Com a conquista do direito de casar, os homossexuais passaram a usufruir de mecanismos legais que eram exclusividade de casais héteros. Pessoas do mesmo sexo começaram a ter todos os direitos e obrigações previstos em lei e firmadas em contrato, como a partilha de bens e herança de parte do patrimônio do parceiro em caso de morte.
Segundo a advogada Raquel Montero, a decisão tanto do STF, quanto do CNJ, foram respaldadas por anos de pesquisas cientificas e a desmistificação do assunto. Como a retirada da homossexualidade pela Organização Mundial da Saúde do Cadastro Internacional de Doenças (CID). E, também, a decisão da Associação Americana de Psiquiatria de não rotular mais a homossexualidade como desvio sexual.
"Em uma união estável, os casais homoafetivos passaram a ter os mesmos direitos que os heterossexuais. Foram 112 direitos reconhecidos a partir deste marco.
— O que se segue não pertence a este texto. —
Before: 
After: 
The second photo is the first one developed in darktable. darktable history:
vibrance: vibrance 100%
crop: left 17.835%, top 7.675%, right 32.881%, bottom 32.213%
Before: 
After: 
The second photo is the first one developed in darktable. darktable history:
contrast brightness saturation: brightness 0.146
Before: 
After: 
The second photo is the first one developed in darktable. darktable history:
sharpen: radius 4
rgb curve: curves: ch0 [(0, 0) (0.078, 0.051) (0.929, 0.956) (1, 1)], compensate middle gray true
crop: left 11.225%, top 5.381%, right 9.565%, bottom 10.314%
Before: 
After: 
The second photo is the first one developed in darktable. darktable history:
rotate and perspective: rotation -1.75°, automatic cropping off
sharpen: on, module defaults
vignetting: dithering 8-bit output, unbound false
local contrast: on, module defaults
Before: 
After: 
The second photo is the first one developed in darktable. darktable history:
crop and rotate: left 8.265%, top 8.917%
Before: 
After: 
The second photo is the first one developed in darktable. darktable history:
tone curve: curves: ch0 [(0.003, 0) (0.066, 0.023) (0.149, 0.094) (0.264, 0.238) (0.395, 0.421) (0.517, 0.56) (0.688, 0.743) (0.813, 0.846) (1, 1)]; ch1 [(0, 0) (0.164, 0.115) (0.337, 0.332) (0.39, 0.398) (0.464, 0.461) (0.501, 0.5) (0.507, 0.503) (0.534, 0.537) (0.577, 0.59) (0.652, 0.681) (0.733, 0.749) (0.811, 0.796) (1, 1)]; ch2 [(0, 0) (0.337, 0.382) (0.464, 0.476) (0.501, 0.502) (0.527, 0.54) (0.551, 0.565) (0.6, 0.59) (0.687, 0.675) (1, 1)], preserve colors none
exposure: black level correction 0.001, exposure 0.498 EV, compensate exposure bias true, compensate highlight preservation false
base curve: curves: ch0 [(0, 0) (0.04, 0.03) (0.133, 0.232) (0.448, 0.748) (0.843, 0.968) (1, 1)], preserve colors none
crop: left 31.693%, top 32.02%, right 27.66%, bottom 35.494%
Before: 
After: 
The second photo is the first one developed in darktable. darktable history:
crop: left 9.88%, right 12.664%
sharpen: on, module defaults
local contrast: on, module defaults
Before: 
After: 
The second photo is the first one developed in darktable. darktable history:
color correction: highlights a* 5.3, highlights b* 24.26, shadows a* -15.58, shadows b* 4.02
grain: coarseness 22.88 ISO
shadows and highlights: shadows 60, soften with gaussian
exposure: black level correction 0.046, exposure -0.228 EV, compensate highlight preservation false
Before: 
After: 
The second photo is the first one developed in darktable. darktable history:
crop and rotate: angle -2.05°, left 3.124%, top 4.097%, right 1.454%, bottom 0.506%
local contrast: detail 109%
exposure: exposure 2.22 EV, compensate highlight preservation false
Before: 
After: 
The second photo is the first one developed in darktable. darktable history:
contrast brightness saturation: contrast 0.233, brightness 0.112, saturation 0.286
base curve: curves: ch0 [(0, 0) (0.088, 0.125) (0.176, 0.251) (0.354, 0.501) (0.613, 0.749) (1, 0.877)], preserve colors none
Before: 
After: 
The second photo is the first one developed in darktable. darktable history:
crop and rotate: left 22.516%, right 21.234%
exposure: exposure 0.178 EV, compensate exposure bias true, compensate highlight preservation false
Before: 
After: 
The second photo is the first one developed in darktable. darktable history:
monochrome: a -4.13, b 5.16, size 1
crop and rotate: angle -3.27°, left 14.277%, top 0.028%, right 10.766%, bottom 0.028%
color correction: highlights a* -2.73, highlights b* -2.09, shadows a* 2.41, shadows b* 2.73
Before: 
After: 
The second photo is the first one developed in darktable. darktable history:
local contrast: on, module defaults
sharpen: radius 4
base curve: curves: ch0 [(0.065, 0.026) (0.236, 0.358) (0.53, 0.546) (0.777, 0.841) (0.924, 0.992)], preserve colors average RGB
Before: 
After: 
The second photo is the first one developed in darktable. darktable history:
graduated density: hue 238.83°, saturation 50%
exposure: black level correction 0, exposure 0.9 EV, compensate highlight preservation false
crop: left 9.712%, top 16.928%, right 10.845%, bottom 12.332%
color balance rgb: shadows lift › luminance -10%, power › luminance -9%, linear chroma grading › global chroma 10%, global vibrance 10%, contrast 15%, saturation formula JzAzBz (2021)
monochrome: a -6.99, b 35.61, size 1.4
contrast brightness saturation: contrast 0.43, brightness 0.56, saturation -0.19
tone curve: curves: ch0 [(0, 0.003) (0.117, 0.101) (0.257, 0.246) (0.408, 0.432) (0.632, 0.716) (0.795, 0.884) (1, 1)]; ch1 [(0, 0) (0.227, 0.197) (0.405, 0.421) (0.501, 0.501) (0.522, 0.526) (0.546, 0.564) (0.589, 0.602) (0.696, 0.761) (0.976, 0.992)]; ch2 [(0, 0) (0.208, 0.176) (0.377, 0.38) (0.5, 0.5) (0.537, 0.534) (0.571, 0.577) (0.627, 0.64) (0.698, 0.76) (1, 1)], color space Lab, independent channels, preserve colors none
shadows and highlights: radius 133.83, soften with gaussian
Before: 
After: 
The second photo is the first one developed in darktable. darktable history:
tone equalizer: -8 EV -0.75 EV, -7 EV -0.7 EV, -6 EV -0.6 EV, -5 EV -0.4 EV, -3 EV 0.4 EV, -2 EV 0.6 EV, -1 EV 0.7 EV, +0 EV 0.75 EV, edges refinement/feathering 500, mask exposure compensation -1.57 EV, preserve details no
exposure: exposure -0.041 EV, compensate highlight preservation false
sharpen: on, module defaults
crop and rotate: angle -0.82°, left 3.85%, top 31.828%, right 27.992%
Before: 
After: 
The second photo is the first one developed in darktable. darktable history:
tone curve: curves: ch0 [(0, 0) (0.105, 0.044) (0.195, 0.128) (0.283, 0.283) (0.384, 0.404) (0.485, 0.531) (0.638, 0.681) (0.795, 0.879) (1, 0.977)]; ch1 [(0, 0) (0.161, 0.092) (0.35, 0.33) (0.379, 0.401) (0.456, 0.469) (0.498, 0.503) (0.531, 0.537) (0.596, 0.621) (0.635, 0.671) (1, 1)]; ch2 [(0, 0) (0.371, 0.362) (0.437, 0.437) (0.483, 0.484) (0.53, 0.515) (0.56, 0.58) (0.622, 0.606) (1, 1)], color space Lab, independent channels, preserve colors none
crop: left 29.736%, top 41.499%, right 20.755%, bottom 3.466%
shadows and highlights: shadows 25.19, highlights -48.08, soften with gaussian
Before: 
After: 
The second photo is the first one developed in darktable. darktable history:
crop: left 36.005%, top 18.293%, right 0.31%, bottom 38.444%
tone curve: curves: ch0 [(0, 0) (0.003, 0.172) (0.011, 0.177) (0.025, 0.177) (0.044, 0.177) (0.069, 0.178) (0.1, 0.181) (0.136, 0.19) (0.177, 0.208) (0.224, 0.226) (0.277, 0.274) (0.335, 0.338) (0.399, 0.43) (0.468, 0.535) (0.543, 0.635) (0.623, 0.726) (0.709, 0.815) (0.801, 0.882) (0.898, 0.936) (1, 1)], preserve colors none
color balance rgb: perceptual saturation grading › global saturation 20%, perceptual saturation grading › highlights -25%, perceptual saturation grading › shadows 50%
Dentre os mais importantes, eu posso destacar o direito do companheiro pedir pensão alimentícia, direito da pensão do INSS em caso de morte, direito para adoção e o direito de ser incluído como dependente na declaração do imposto de renda", destaca a advogada.
Por fim, Raquel adverte que a legislação é essencial para garantir conquistas como essas, porém, a educação e o conhecimento seguem sendo os melhores remédios para a sociedade.
"O assunto que envolve discussões sobre o casamento homoafetivo e a temática LGBT+ são provenientes de ignorância e desconhecimento. A legislação também pode ser estimulada através de outros espaços, como universidades, escolas, ONGs, etc. Toda vez que promovemos instrumentos de reflexão, nós temos mais chances de levar esse conhecimento para a população. Porque o conhecimento é a melhor saída para acabarmos com estes preconceitos", conclui.